Penegasan itu disampaikan Ketua Bawaslu Buton Maman, SH saat dijumpai di Gedung Wakaka, Kecamatan Pasarwajo, saat menghadiri Rapat Pleno Terbuka Rekapitulasi Penghitungan Suara, Hasil Perolehan Suara Pemilu Tahun 2024, Jum’at (01/3/2024) kemarin.
Maman menegaskan berdasarkan Perbawaslu nomor 7 Tahun 2022 tentang penanganan temuan dan laporan pelanggaran Pemilu, saat ini pihaknya terus melakukan proses penanganan dugaan pelanggaran pidana Pemilu tahun 2024.
Berdasarkan laporan dari masyarakat, Bawaslu Buton menangani 10 kasus dugaan pelanggaran Pemilu 2024. Rinciannya, 5 kasus dugaan pelanggaran pidana dan 5 kasus lainnya masuk pada dugaan pelanggaran kode etik dan pelanggaran hukum lainnya.
“Kalau laporan dugaan pelanggaran pidana itu totalnya itu berjumlah 5 kasus dan dugaan pelanggaran kode etik dan pelanggaran hukum lainnya sebanyak 5 kasus.
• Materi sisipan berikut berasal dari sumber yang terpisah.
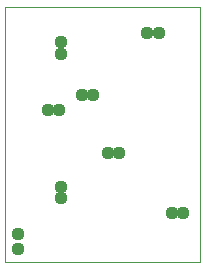
<source format=gbs>
G75*
%MOIN*%
%OFA0B0*%
%FSLAX24Y24*%
%IPPOS*%
%LPD*%
%AMOC8*
5,1,8,0,0,1.08239X$1,22.5*
%
%ADD10C,0.0000*%
%ADD11C,0.0437*%
D10*
X002267Y002517D02*
X002267Y011017D01*
X008767Y011017D01*
X008767Y002517D01*
X002267Y002517D01*
D11*
X002704Y002954D03*
X002704Y003454D03*
X004142Y004642D03*
X004142Y005017D03*
X005704Y006142D03*
X006079Y006142D03*
X005204Y008079D03*
X004829Y008079D03*
X004079Y007579D03*
X003704Y007579D03*
X004142Y009454D03*
X004142Y009829D03*
X007017Y010142D03*
X007392Y010142D03*
X007829Y004142D03*
X008204Y004142D03*
M02*

</source>
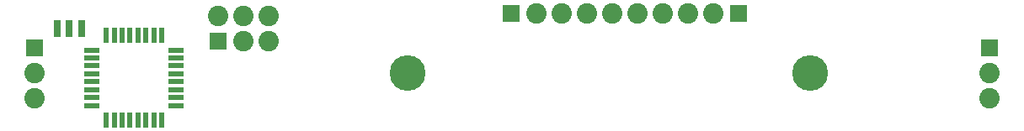
<source format=gbs>
G04 #@! TF.GenerationSoftware,KiCad,Pcbnew,5.0.0-rc2-unknown-81af2db~65~ubuntu18.04.1*
G04 #@! TF.CreationDate,2018-05-29T11:57:16+02:00*
G04 #@! TF.ProjectId,universal_lights,756E6976657273616C5F6C6967687473,rev?*
G04 #@! TF.SameCoordinates,Original*
G04 #@! TF.FileFunction,Soldermask,Bot*
G04 #@! TF.FilePolarity,Negative*
%FSLAX46Y46*%
G04 Gerber Fmt 4.6, Leading zero omitted, Abs format (unit mm)*
G04 Created by KiCad (PCBNEW 5.0.0-rc2-unknown-81af2db~65~ubuntu18.04.1) date Tue May 29 11:57:16 2018*
%MOMM*%
%LPD*%
G01*
G04 APERTURE LIST*
%ADD10C,3.600000*%
%ADD11R,1.651000X1.651000*%
%ADD12C,2.051000*%
%ADD13R,0.550000X1.600000*%
%ADD14R,1.600000X0.550000*%
%ADD15R,0.698500X1.699260*%
G04 APERTURE END LIST*
D10*
G04 #@! TO.C,REF\002A\002A*
X130000000Y-142500000D03*
G04 #@! TD*
D11*
G04 #@! TO.C,J1*
X52000000Y-139960000D03*
D12*
X52000000Y-142500000D03*
X52000000Y-145040000D03*
G04 #@! TD*
D11*
G04 #@! TO.C,J2*
X148000000Y-139960000D03*
D12*
X148000000Y-142500000D03*
X148000000Y-145040000D03*
G04 #@! TD*
D11*
G04 #@! TO.C,J3*
X70460000Y-139270000D03*
D12*
X73000000Y-139270000D03*
X75540000Y-139270000D03*
X75540000Y-136730000D03*
X73000000Y-136730000D03*
X70460000Y-136730000D03*
G04 #@! TD*
D11*
G04 #@! TO.C,J4*
X99920000Y-136500000D03*
D12*
X102460000Y-136500000D03*
X105000000Y-136500000D03*
X107540000Y-136500000D03*
X110080000Y-136500000D03*
X112620000Y-136500000D03*
X115160000Y-136500000D03*
X117700000Y-136500000D03*
G04 #@! TD*
D11*
G04 #@! TO.C,J5*
X122770000Y-136500000D03*
D12*
X120230000Y-136500000D03*
G04 #@! TD*
D13*
G04 #@! TO.C,U1*
X59200000Y-147250000D03*
X60000000Y-147250000D03*
X60800000Y-147250000D03*
X61600000Y-147250000D03*
X62400000Y-147250000D03*
X63200000Y-147250000D03*
X64000000Y-147250000D03*
X64800000Y-147250000D03*
D14*
X66250000Y-145800000D03*
X66250000Y-145000000D03*
X66250000Y-144200000D03*
X66250000Y-143400000D03*
X66250000Y-142600000D03*
X66250000Y-141800000D03*
X66250000Y-141000000D03*
X66250000Y-140200000D03*
D13*
X64800000Y-138750000D03*
X64000000Y-138750000D03*
X63200000Y-138750000D03*
X62400000Y-138750000D03*
X61600000Y-138750000D03*
X60800000Y-138750000D03*
X60000000Y-138750000D03*
X59200000Y-138750000D03*
D14*
X57750000Y-140200000D03*
X57750000Y-141000000D03*
X57750000Y-141800000D03*
X57750000Y-142600000D03*
X57750000Y-143400000D03*
X57750000Y-144200000D03*
X57750000Y-145000000D03*
X57750000Y-145800000D03*
G04 #@! TD*
D15*
G04 #@! TO.C,Y1*
X56698880Y-138000000D03*
X55500000Y-138000000D03*
X54301120Y-138000000D03*
G04 #@! TD*
D10*
G04 #@! TO.C,REF\002A\002A*
X89500000Y-142500000D03*
G04 #@! TD*
M02*

</source>
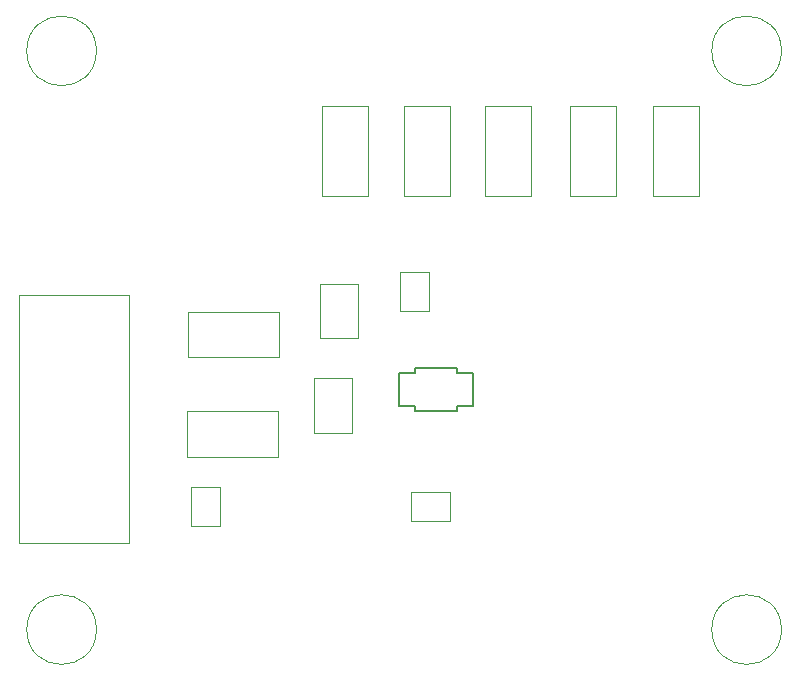
<source format=gbr>
G04 #@! TF.GenerationSoftware,KiCad,Pcbnew,8.0.6-8.0.6-0~ubuntu22.04.1*
G04 #@! TF.CreationDate,2024-11-13T10:01:41+01:00*
G04 #@! TF.ProjectId,INA228_hat,494e4132-3238-45f6-9861-742e6b696361,rev?*
G04 #@! TF.SameCoordinates,Original*
G04 #@! TF.FileFunction,Other,User*
%FSLAX46Y46*%
G04 Gerber Fmt 4.6, Leading zero omitted, Abs format (unit mm)*
G04 Created by KiCad (PCBNEW 8.0.6-8.0.6-0~ubuntu22.04.1) date 2024-11-13 10:01:41*
%MOMM*%
%LPD*%
G01*
G04 APERTURE LIST*
%ADD10C,0.050000*%
%ADD11C,0.152400*%
G04 APERTURE END LIST*
D10*
X139380000Y-52155000D02*
X143220000Y-52155000D01*
X139380000Y-59795000D02*
X139380000Y-52155000D01*
X143220000Y-52155000D02*
X143220000Y-59795000D01*
X143220000Y-59795000D02*
X139380000Y-59795000D01*
X124900000Y-75225000D02*
X128100000Y-75225000D01*
X124900000Y-79825000D02*
X124900000Y-75225000D01*
X128100000Y-75225000D02*
X128100000Y-79825000D01*
X128100000Y-79825000D02*
X124900000Y-79825000D01*
X132125000Y-69550000D02*
X132125000Y-66250000D01*
X132125000Y-69550000D02*
X134625000Y-69550000D01*
X134625000Y-66250000D02*
X132125000Y-66250000D01*
X134625000Y-66250000D02*
X134625000Y-69550000D01*
X114425000Y-87725000D02*
X114425000Y-84425000D01*
X114425000Y-87725000D02*
X116925000Y-87725000D01*
X116925000Y-84425000D02*
X114425000Y-84425000D01*
X116925000Y-84425000D02*
X116925000Y-87725000D01*
X164450000Y-47500000D02*
G75*
G02*
X158550000Y-47500000I-2950000J0D01*
G01*
X158550000Y-47500000D02*
G75*
G02*
X164450000Y-47500000I2950000J0D01*
G01*
X99925000Y-68150000D02*
X99925000Y-89150000D01*
X99925000Y-89150000D02*
X109235000Y-89150000D01*
X109235000Y-68150000D02*
X99925000Y-68150000D01*
X109235000Y-89150000D02*
X109235000Y-68150000D01*
X146580000Y-52167500D02*
X150420000Y-52167500D01*
X146580000Y-59807500D02*
X146580000Y-52167500D01*
X150420000Y-52167500D02*
X150420000Y-59807500D01*
X150420000Y-59807500D02*
X146580000Y-59807500D01*
X106450000Y-96500000D02*
G75*
G02*
X100550000Y-96500000I-2950000J0D01*
G01*
X100550000Y-96500000D02*
G75*
G02*
X106450000Y-96500000I2950000J0D01*
G01*
D11*
X132063099Y-74790150D02*
X133396599Y-74790150D01*
X132063099Y-77577550D02*
X132063099Y-74790150D01*
X132063099Y-77577550D02*
X133396599Y-77577550D01*
X133396599Y-74380450D02*
X137003399Y-74380450D01*
X133396599Y-74790150D02*
X133396599Y-74380450D01*
X133396599Y-77987250D02*
X133396599Y-77577550D01*
X137003399Y-74380450D02*
X137003399Y-74790150D01*
X137003399Y-77577550D02*
X137003399Y-77987250D01*
X137003399Y-77987250D02*
X133396599Y-77987250D01*
X138336899Y-74790150D02*
X137003399Y-74790150D01*
X138336899Y-74790150D02*
X138336899Y-77577550D01*
X138336899Y-77577550D02*
X137003399Y-77577550D01*
D10*
X106450000Y-47500000D02*
G75*
G02*
X100550000Y-47500000I-2950000J0D01*
G01*
X100550000Y-47500000D02*
G75*
G02*
X106450000Y-47500000I2950000J0D01*
G01*
X125580000Y-52142500D02*
X129420000Y-52142500D01*
X125580000Y-59782500D02*
X125580000Y-52142500D01*
X129420000Y-52142500D02*
X129420000Y-59782500D01*
X129420000Y-59782500D02*
X125580000Y-59782500D01*
X132530000Y-52155000D02*
X136370000Y-52155000D01*
X132530000Y-59795000D02*
X132530000Y-52155000D01*
X136370000Y-52155000D02*
X136370000Y-59795000D01*
X136370000Y-59795000D02*
X132530000Y-59795000D01*
X114242500Y-69580000D02*
X121882500Y-69580000D01*
X114242500Y-73420000D02*
X114242500Y-69580000D01*
X121882500Y-69580000D02*
X121882500Y-73420000D01*
X121882500Y-73420000D02*
X114242500Y-73420000D01*
X153605000Y-52167500D02*
X157445000Y-52167500D01*
X153605000Y-59807500D02*
X153605000Y-52167500D01*
X157445000Y-52167500D02*
X157445000Y-59807500D01*
X157445000Y-59807500D02*
X153605000Y-59807500D01*
X114142500Y-78030000D02*
X121782500Y-78030000D01*
X114142500Y-81870000D02*
X114142500Y-78030000D01*
X121782500Y-78030000D02*
X121782500Y-81870000D01*
X121782500Y-81870000D02*
X114142500Y-81870000D01*
X133125000Y-84825000D02*
X133125000Y-87325000D01*
X133125000Y-84825000D02*
X136425000Y-84825000D01*
X136425000Y-87325000D02*
X133125000Y-87325000D01*
X136425000Y-87325000D02*
X136425000Y-84825000D01*
X164450000Y-96500000D02*
G75*
G02*
X158550000Y-96500000I-2950000J0D01*
G01*
X158550000Y-96500000D02*
G75*
G02*
X164450000Y-96500000I2950000J0D01*
G01*
X125400000Y-67225000D02*
X128600000Y-67225000D01*
X125400000Y-71825000D02*
X125400000Y-67225000D01*
X128600000Y-67225000D02*
X128600000Y-71825000D01*
X128600000Y-71825000D02*
X125400000Y-71825000D01*
M02*

</source>
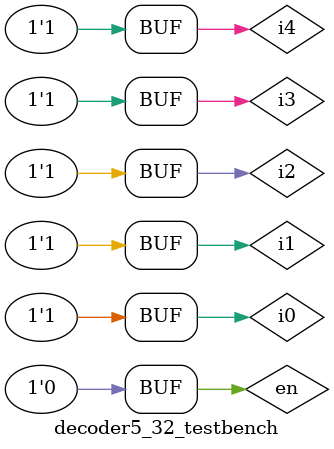
<source format=sv>
`timescale 1ps / 1ps

module decoder5_32(i0, i1, i2, i3, i4, en, out);
	input logic i0, i1, i2, i3, i4, en;
	output logic [31:0]out;
	parameter Delay = 50;
	
	logic [1:0]en_arr;
	
	decoder1_2 decoder1_2_2(.i0(i4), .en(en), .out(en_arr));
	decoder4_16 decoder3_8_1(.i0(i0), .i1(i1), .i2(i2), .i3(i3), .en(en_arr[0]), .out(out[15:0]));
	decoder4_16 decoder3_8_2(.i0(i0), .i1(i1), .i2(i2), .i3(i3), .en(en_arr[1]), .out(out[31:16]));

endmodule

module decoder5_32_testbench();
	logic i0, i1, i2, i3, i4, en;
	logic [31:0]out;
	decoder5_32 dut (.i0, .i1, .i2, .i3, .i4, .en, .out);
	
	initial begin
	en = 1;
	for (int i = 0; i < 32; i++) begin
		{i4, i3, i2, i1, i0} = i[4:0];
		#1000;
	end
	
	en = 0;
	for (int i = 0; i < 32; i++) begin
		{i4, i3, i2, i1, i0} = i[4:0];
		#1000;
	end
end
endmodule
</source>
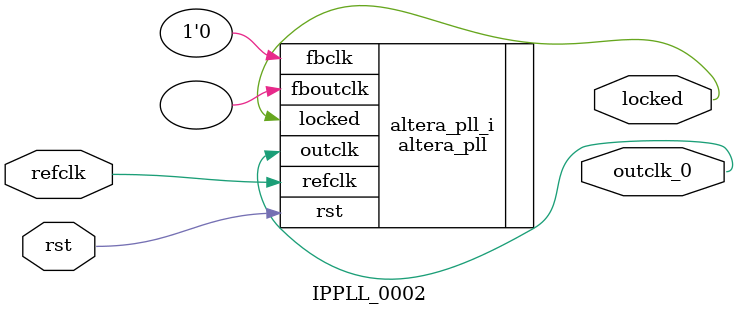
<source format=v>
`timescale 1ns/10ps
module  IPPLL_0002(

	// interface 'refclk'
	input wire refclk,

	// interface 'reset'
	input wire rst,

	// interface 'outclk0'
	output wire outclk_0,

	// interface 'locked'
	output wire locked
);

	altera_pll #(
		.fractional_vco_multiplier("false"),
		.reference_clock_frequency("50.0 MHz"),
		.operation_mode("direct"),
		.number_of_clocks(1),
		.output_clock_frequency0("500.000000 MHz"),
		.phase_shift0("0 ps"),
		.duty_cycle0(50),
		.output_clock_frequency1("0 MHz"),
		.phase_shift1("0 ps"),
		.duty_cycle1(50),
		.output_clock_frequency2("0 MHz"),
		.phase_shift2("0 ps"),
		.duty_cycle2(50),
		.output_clock_frequency3("0 MHz"),
		.phase_shift3("0 ps"),
		.duty_cycle3(50),
		.output_clock_frequency4("0 MHz"),
		.phase_shift4("0 ps"),
		.duty_cycle4(50),
		.output_clock_frequency5("0 MHz"),
		.phase_shift5("0 ps"),
		.duty_cycle5(50),
		.output_clock_frequency6("0 MHz"),
		.phase_shift6("0 ps"),
		.duty_cycle6(50),
		.output_clock_frequency7("0 MHz"),
		.phase_shift7("0 ps"),
		.duty_cycle7(50),
		.output_clock_frequency8("0 MHz"),
		.phase_shift8("0 ps"),
		.duty_cycle8(50),
		.output_clock_frequency9("0 MHz"),
		.phase_shift9("0 ps"),
		.duty_cycle9(50),
		.output_clock_frequency10("0 MHz"),
		.phase_shift10("0 ps"),
		.duty_cycle10(50),
		.output_clock_frequency11("0 MHz"),
		.phase_shift11("0 ps"),
		.duty_cycle11(50),
		.output_clock_frequency12("0 MHz"),
		.phase_shift12("0 ps"),
		.duty_cycle12(50),
		.output_clock_frequency13("0 MHz"),
		.phase_shift13("0 ps"),
		.duty_cycle13(50),
		.output_clock_frequency14("0 MHz"),
		.phase_shift14("0 ps"),
		.duty_cycle14(50),
		.output_clock_frequency15("0 MHz"),
		.phase_shift15("0 ps"),
		.duty_cycle15(50),
		.output_clock_frequency16("0 MHz"),
		.phase_shift16("0 ps"),
		.duty_cycle16(50),
		.output_clock_frequency17("0 MHz"),
		.phase_shift17("0 ps"),
		.duty_cycle17(50),
		.pll_type("General"),
		.pll_subtype("General")
	) altera_pll_i (
		.rst	(rst),
		.outclk	({outclk_0}),
		.locked	(locked),
		.fboutclk	( ),
		.fbclk	(1'b0),
		.refclk	(refclk)
	);
endmodule


</source>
Sampai hari ini kami masih proses apakah memenuhi unsur atau tidak,” ungkapnya.
Adapun sebaran dugaan penanganan pelanggaran pidana Pemilu tahun 2024 antara lain terjadi di Kecamatan Pasarwajo, yaitu Desa Kabawakole, Desa Banabungi dan Kecamatan Siotapina terjadi di Desa Sampuabalo.
Sementara itu, untuk dugaan pelanggaran kode etik dan hukum lainnya Pemilu tahun 2024 terjadi di Kecamatan Pasarwajo yaitu Desa Banabungi, Kelurahan Kambula-mbulana, Kelurahan Saragi dan Kecamatan Kapontori terjadi di Desa Waondowolio.
“Hari ini kami untuk pelanggaran pidana karena kaitannya dengan sentral Gakumdu kami masih dalam proses klarifikasi terhadap para terlapor. Untuk pelanggaran etik kami juga masih dalam proses klarifikasi karena waktu yang diberikan oleh undang-undang adalah tujuh hari plus tujuh hari pasca registrasi dan hari yang digunakan adalah hari kerja,” tuturnya.
Dalam kesempatannya itu, Maman mengucapkan banyak terima kasih kepada seluruh masyarakat Kabupaten Buton atas partisipasinya dalam mengawal dan melaporkan dugaan pelanggaran Pemilu.
Atas nama Bawaslu Buton saya mengucapkan banyak-banyak terima kasih kepada seluruh masyarakat Kabupaten Buton atas partisipasinya dalam mengawal dan melaporkan dugaan pelanggaran pemilu yang terjadi,” tutupnya.